= EXCERTO DO TEXTO =
※
Como se não bastasse já a crónica pobreza de conteúdos, dos programas da manhã e da tarde dos nossos canais generalistas, acrescenta-se a pobreza de espírito dos apresentadores, com perguntas aos convidados cheias de nada e explorando sempre guiões de faca e alguidar, vemo-nos, desde há uns tempos, bombardeados com apelos incessantes a chamadas de valor acrescentado que nos habilitarão a ganhar somas “astronómicas” da ordem da unidade de milhar de euros. Para isso, caro telespectador, só tem que ligar para o número que estiver a passar em rodapé, ajudado por um público amestrado que, ao vivo, gritará um qualquer número iniciado por 760.

O objetivo de todo este assédio é simples: Financiamento. Os 3 canais generalistas (retira-se a saudável RTP2) encontraram uma maneira fácil de se auto financiarem à custa de quem os vê. A SIC e a TVI terão conseguido, em 2013, mais de 70 milhões de euros neste tipo de chamadas. Como? Com apelos “ad nauseam”.

A atual regulamentação permite cinco apelos por hora, o que dá um apelo a cada doze minutos!! Antes tínhamos apenas programas aborrecidos e vazios; agora temos apelos a chamadas de valor acrescentado e, nos intervalos destes, programas aborrecidos e vazios.

Mário Frota, ao jornal i, referiu que a Associação Portuguesa de Direito do Consumo (APDC) apresentou uma queixa à Entidade Reguladora para a Comunicação Social (ERC) e à Provedoria da Justiça contra o «assédio» e «abusos» da RTP, SIC e TVI. A seu ver, os concursos são «uma forma de exploração absolutamente intolerável». Uma das justificações foi que os telespetadores são «sucessivamente massacrados, ao longo do dia, com mensagens a apelar à participação em concursos» televisivos, através de chamadas de valor acrescentado. Além disso, afirma que os mesmos são executados por profissionais com carisma e que incitam à realização de «várias chamadas». Esta prática é um assédio, por se tratar de uma «uma prática comercial agressiva». Além disso, o prémio não é bem explicado porque é entregue «em cartão de crédito e não em dinheiro», referiu.
※
= INFORMAÇÃO FORNECIDA =
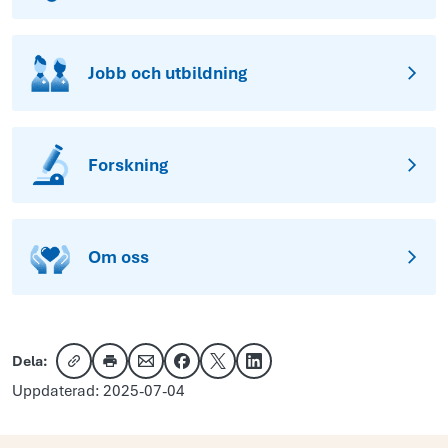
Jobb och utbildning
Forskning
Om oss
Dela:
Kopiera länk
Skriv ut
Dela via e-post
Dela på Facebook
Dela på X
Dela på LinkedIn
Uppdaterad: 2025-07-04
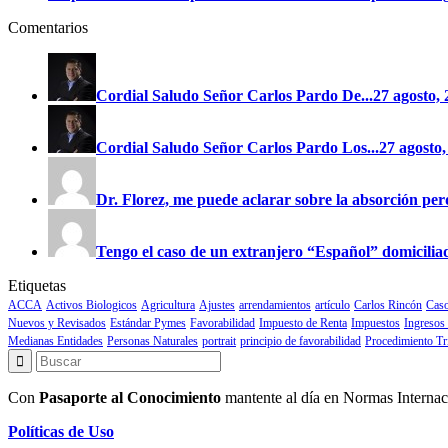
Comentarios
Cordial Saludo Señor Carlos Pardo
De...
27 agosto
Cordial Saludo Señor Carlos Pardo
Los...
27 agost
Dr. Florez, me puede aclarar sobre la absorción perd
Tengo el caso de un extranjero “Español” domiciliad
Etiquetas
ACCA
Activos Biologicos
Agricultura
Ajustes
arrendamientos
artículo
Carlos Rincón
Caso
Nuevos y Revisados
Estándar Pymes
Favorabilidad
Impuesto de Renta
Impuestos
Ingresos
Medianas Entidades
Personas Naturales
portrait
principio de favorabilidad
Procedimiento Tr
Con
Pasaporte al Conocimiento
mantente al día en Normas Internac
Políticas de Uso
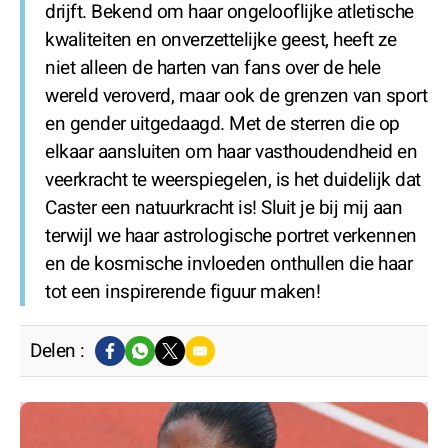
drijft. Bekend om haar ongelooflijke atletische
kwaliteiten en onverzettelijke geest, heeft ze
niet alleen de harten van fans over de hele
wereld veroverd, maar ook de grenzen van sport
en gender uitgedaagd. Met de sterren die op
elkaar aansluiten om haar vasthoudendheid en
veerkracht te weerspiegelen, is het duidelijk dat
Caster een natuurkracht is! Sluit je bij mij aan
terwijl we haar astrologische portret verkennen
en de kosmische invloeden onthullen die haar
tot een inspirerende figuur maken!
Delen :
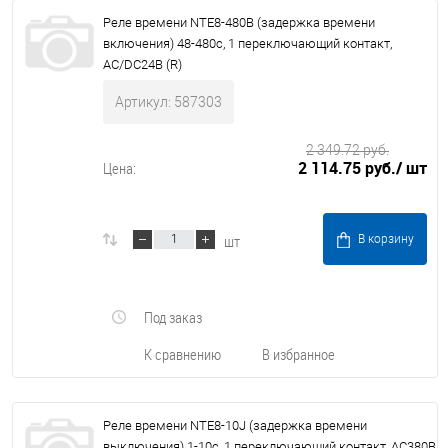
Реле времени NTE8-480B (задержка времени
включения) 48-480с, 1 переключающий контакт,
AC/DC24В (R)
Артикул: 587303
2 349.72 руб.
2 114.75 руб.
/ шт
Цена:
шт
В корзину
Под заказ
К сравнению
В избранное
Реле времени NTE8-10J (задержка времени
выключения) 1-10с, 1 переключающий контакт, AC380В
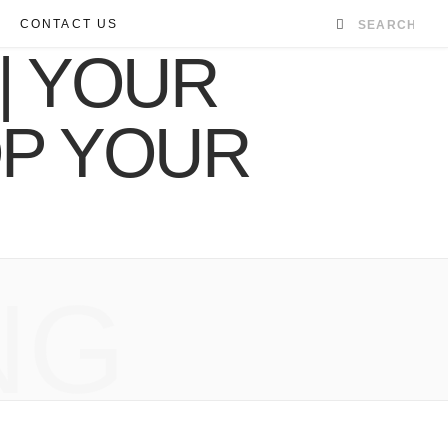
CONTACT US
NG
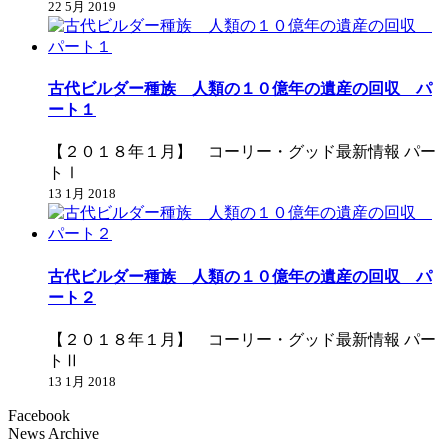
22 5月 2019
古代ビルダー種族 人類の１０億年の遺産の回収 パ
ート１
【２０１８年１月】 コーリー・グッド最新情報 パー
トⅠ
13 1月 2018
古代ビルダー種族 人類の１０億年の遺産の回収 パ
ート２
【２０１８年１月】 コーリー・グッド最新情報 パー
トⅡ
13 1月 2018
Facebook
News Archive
※
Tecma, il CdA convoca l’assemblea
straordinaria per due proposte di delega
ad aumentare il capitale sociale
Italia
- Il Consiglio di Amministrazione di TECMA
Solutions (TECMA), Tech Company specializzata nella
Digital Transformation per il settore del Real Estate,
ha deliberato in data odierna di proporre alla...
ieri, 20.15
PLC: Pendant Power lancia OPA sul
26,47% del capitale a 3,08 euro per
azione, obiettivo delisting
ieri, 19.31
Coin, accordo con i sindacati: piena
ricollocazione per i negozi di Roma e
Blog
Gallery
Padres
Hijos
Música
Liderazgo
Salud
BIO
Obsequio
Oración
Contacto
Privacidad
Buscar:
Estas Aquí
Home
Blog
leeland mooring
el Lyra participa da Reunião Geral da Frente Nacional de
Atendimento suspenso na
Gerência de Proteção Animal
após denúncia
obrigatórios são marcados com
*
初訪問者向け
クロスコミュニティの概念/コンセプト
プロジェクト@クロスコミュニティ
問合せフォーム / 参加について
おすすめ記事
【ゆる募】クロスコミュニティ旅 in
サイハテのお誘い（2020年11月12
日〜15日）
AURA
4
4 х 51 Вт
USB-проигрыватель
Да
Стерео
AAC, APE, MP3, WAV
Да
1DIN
※
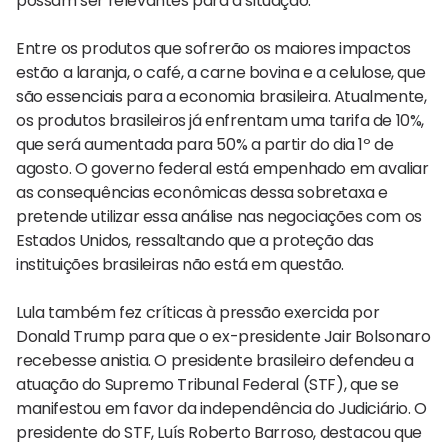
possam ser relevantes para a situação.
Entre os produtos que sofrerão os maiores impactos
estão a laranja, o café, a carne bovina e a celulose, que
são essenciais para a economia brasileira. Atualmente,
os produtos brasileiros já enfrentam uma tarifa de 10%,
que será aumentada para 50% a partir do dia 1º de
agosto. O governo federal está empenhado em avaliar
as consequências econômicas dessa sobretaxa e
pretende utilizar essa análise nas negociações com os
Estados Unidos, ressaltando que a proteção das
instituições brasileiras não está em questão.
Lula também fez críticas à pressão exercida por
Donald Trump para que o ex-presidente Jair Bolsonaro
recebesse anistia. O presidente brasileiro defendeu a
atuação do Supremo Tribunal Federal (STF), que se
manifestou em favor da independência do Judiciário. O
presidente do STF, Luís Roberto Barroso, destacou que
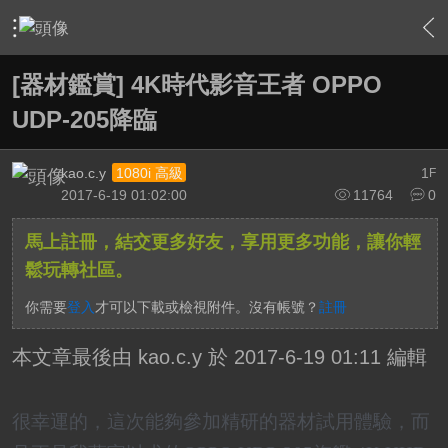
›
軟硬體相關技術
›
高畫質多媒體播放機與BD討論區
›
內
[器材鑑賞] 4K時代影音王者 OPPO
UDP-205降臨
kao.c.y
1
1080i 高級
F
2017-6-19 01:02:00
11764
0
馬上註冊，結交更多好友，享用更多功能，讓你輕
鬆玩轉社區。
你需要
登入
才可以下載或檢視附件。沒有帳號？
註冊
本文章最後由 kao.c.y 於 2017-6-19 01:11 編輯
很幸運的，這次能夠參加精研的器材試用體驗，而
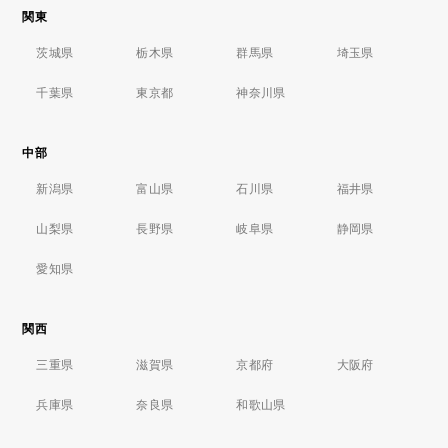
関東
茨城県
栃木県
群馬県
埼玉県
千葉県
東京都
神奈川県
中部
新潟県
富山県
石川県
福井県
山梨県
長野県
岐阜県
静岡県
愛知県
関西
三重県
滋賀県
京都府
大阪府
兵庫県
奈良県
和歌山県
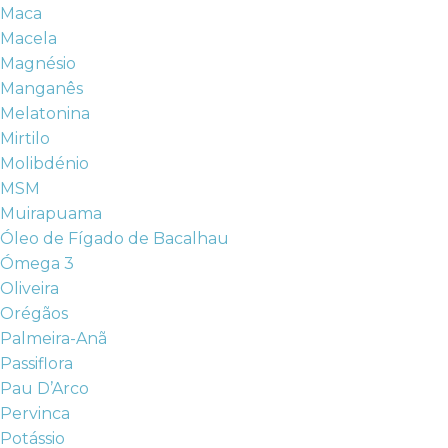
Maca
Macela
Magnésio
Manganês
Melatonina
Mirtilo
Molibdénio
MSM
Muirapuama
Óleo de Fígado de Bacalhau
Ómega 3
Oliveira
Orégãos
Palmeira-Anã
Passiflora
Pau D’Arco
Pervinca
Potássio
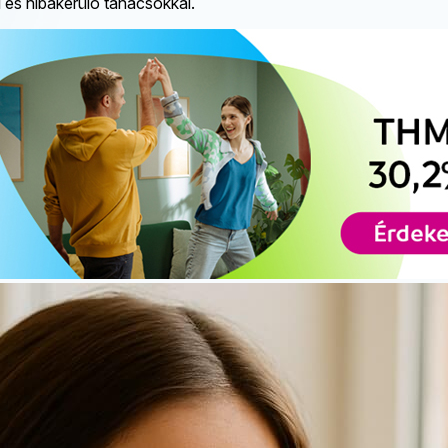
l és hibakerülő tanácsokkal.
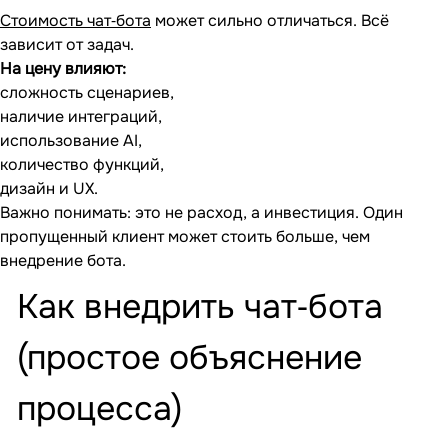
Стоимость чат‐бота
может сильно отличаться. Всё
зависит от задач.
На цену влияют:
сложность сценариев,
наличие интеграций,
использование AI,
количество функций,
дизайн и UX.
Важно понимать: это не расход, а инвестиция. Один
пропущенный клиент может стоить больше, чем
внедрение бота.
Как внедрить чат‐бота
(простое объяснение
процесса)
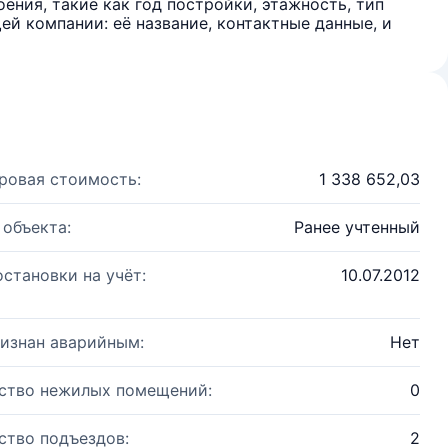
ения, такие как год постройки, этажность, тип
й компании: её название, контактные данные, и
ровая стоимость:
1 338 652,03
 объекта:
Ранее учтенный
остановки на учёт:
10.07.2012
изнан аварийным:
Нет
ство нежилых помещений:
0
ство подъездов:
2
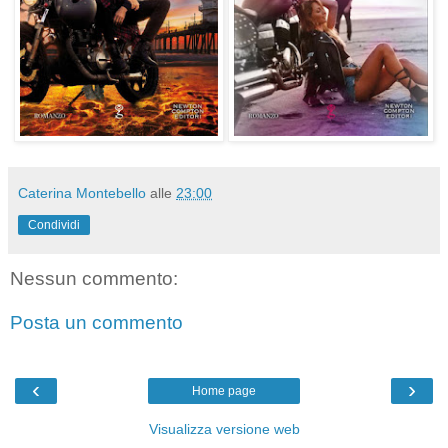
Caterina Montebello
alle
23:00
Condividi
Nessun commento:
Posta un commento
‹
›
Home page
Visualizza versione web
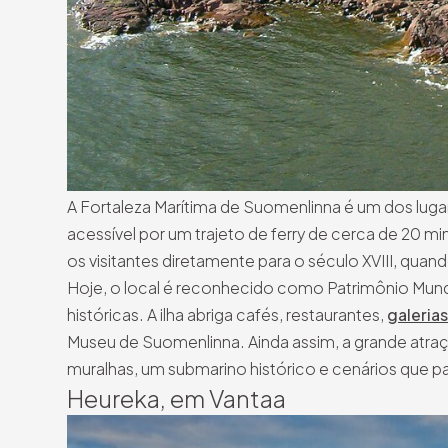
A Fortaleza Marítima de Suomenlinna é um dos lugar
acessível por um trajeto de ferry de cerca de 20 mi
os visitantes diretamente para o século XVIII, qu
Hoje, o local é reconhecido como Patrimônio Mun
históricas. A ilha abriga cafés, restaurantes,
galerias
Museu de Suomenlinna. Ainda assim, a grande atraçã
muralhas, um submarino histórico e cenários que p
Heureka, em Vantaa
※
= INSTRUÇÕES DAS TAREFAS =
[A] Responda a estas perguntas com base no excerto sobre as chamadas de valor acrescentado e identifique cada resposta com a mesma marca da pergunta.
(i) Que canal generalista fica de fora dos três canais referidos?
(ii) Quantos apelos por hora permite a atual regulamentação?
(iii) A que entidades apresentou a APDC uma queixa?
[B] Copie do excerto sobre as chamadas de valor acrescentado o trecho que começa nas palavras "Como se não" e termina depois das palavras "iniciado por 760.".

= RESPOSTAS POR TAREFA =
[A]
(i) A RTP2.
(ii) Cinco apelos por hora, um a cada doze minutos.
(iii) À Entidade Reguladora para a Comunicação Social (ERC) e à Provedoria da Justiça.

[B]
Como se não bastasse já a crónica pobreza de conteúdos, dos programas da manhã e da tarde dos nossos canais generalistas, acrescenta-se a pobreza de espírito dos apresentadores, com perguntas aos convidados cheias de nada e explorando sempre guiões de faca e alguidar, vemo-nos, desde há uns tempos, bombardeados com apelos incessantes a chamadas de valor acrescentado que nos habilitarão a ganhar somas “astronómicas” da ordem da unidade de milhar de euros. Para isso, caro telespectador, só tem que ligar para o número que estiver a passar em rodapé, ajudado por um público amestrado que, ao vivo, gritará um qualquer número iniciado por 760.